Text for analysis: Begin

The Russian agriculture ministry approved the basic provisions of the food aid program back in April 2013. The program’s concept is based on similar projects existing in the United States already for more than 80 years, for instance the SNAP/Food Stamp Program, the largest nutrition assistance program administered by the United States Department of Agriculture/. In 2012, about 78 billion U.S. dollars were spent to sponsor this program, which involved 46.6 million people.
In Russia, as many as 13 percent of the entire population, or 17.7 million people, live below the poverty line, with average monthly incomes of 6,827 roubles (slightly more than 200 U.S. dollars) or less. Some 26 billion roubles will be needed to finance daily food stamps to each of these people. Theoretically, the sum is not that big. So, regional administrations were tasked to elaborate key mechanisms and regulations of the Russian version of the American relief program.
Along with providing assistance to Russia’s low-income population, the program, according to its authors, is geared to support domestic farmers in conditions of the World Trade Organization’s (WTO) tough restrictions regulating state assistance to farmers.
Some details of the prospective experiment have already been outlined. So, the daily social catering ceiling was set at about 40 roubles (about one euro) per person, and that for targeted support - at about 30 roubles.
According to the agriculture ministry’s estimates, each participant region will have to spend 195.2 million roubles (about 4.5 million euro) a year to fund the pilot food assistance project that was planned to be enforced from September 1, 2013 till August 31, 2014. But, as a matter of fact, the project was never launched from September 1, most probably, because of the lack of sufficient financing in the regions, experts say.

Text for analysis: End
Data records: Begin

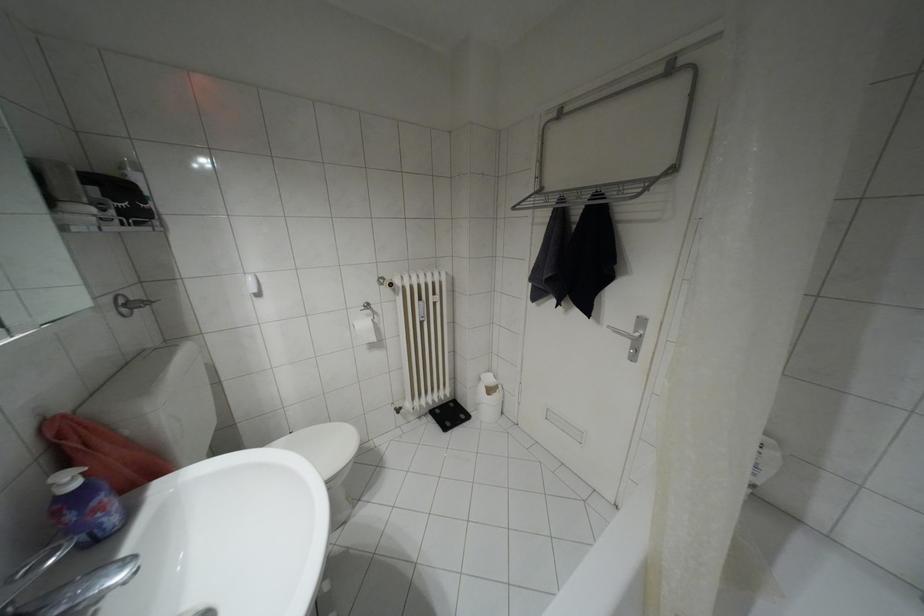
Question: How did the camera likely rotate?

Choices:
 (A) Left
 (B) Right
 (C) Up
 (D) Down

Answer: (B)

Data records: End

*Task:*
According to the text on Russia's food aid program, why was the pilot project not launched on September 1? Answer in one to three sentences. You can leave the rows aside.

*Exercise output:*
Experts say the project was most probably not launched because the regions lacked sufficient financing. Each participating region would have had to spend 195.2 million roubles a year to fund it.